Format the text lines from every row below as a single numbered list, omitting blank lines and leaving the pictures out of the answer.

^^^^^^^^

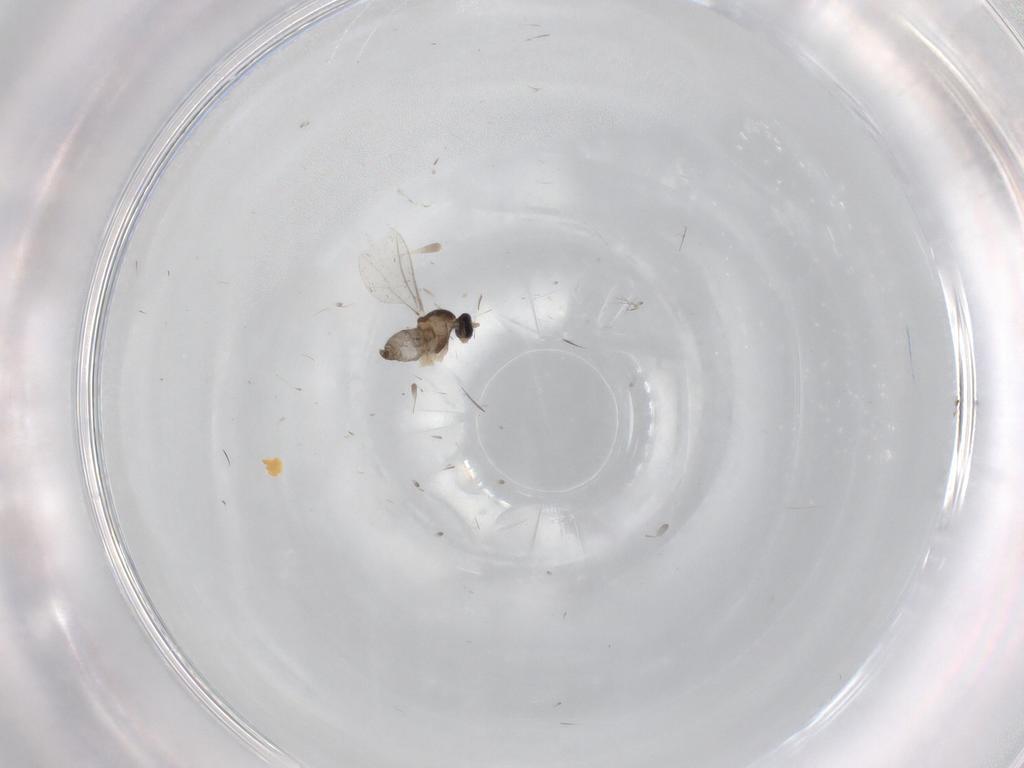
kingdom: Animalia
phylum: Arthropoda
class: Insecta
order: Diptera
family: Cecidomyiidae
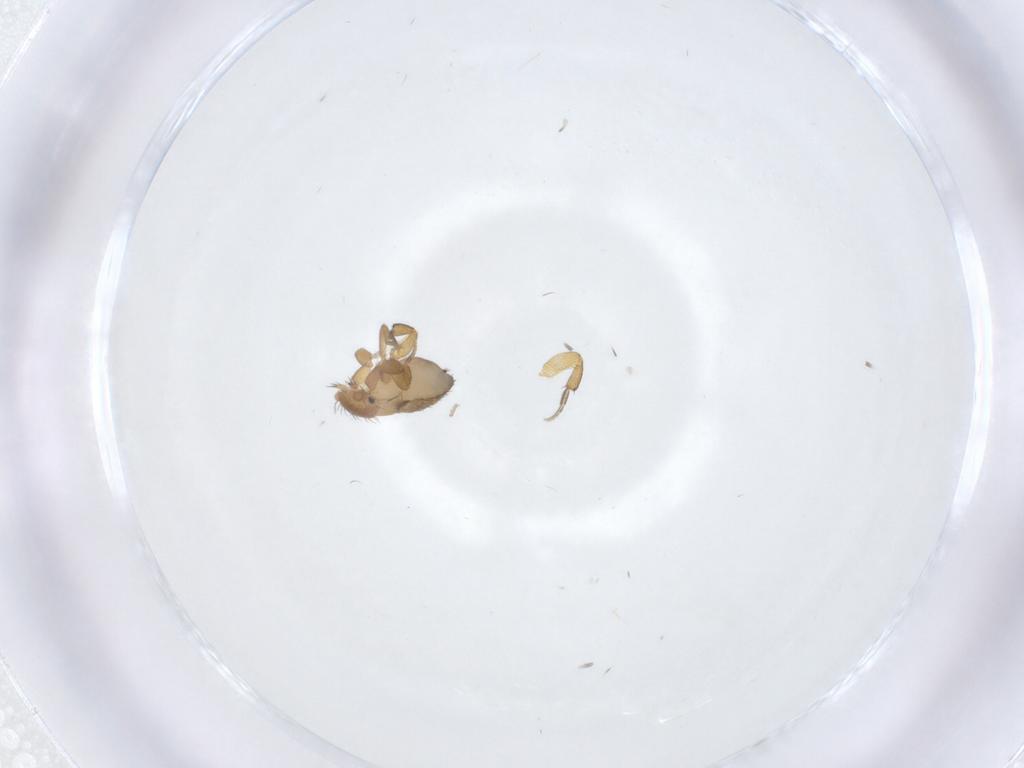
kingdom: Animalia
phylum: Arthropoda
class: Insecta
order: Diptera
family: Phoridae
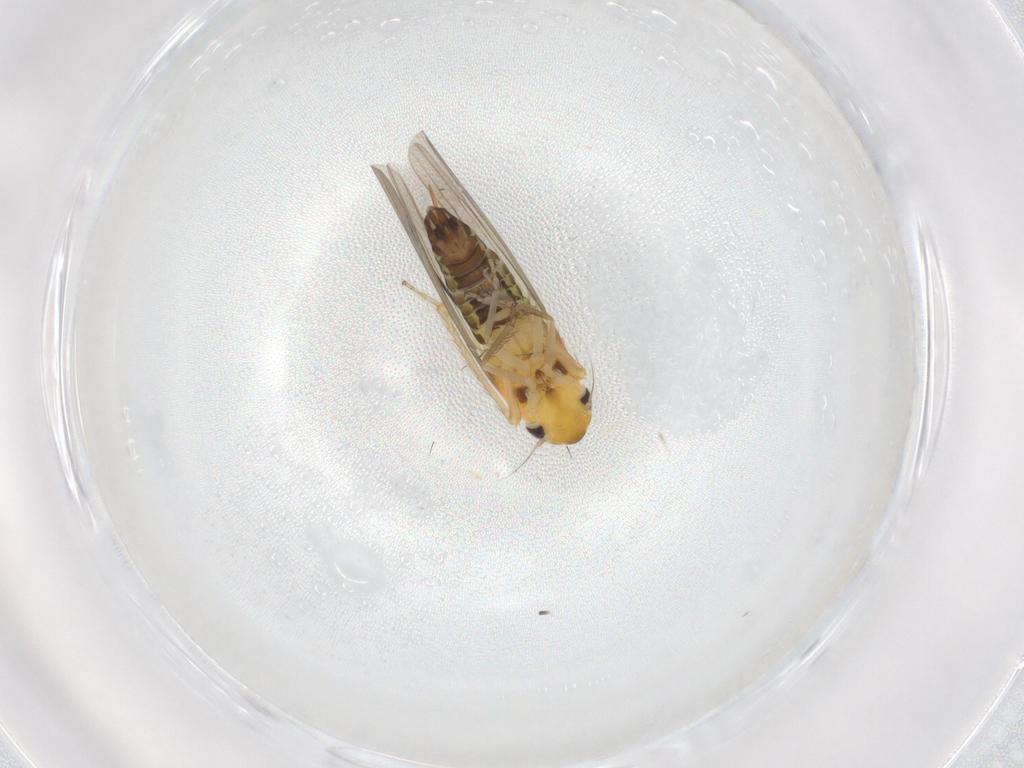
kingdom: Animalia
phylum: Arthropoda
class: Insecta
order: Hemiptera
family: Cicadellidae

^^^^^^^^

RESULT:
1. kingdom: Animalia
2. phylum: Arthropoda
3. class: Insecta
4. order: Diptera
5. family: Cecidomyiidae
6. kingdom: Animalia
7. phylum: Arthropoda
8. class: Insecta
9. order: Diptera
10. family: Phoridae
11. kingdom: Animalia
12. phylum: Arthropoda
13. class: Insecta
14. order: Hemiptera
15. family: Cicadellidae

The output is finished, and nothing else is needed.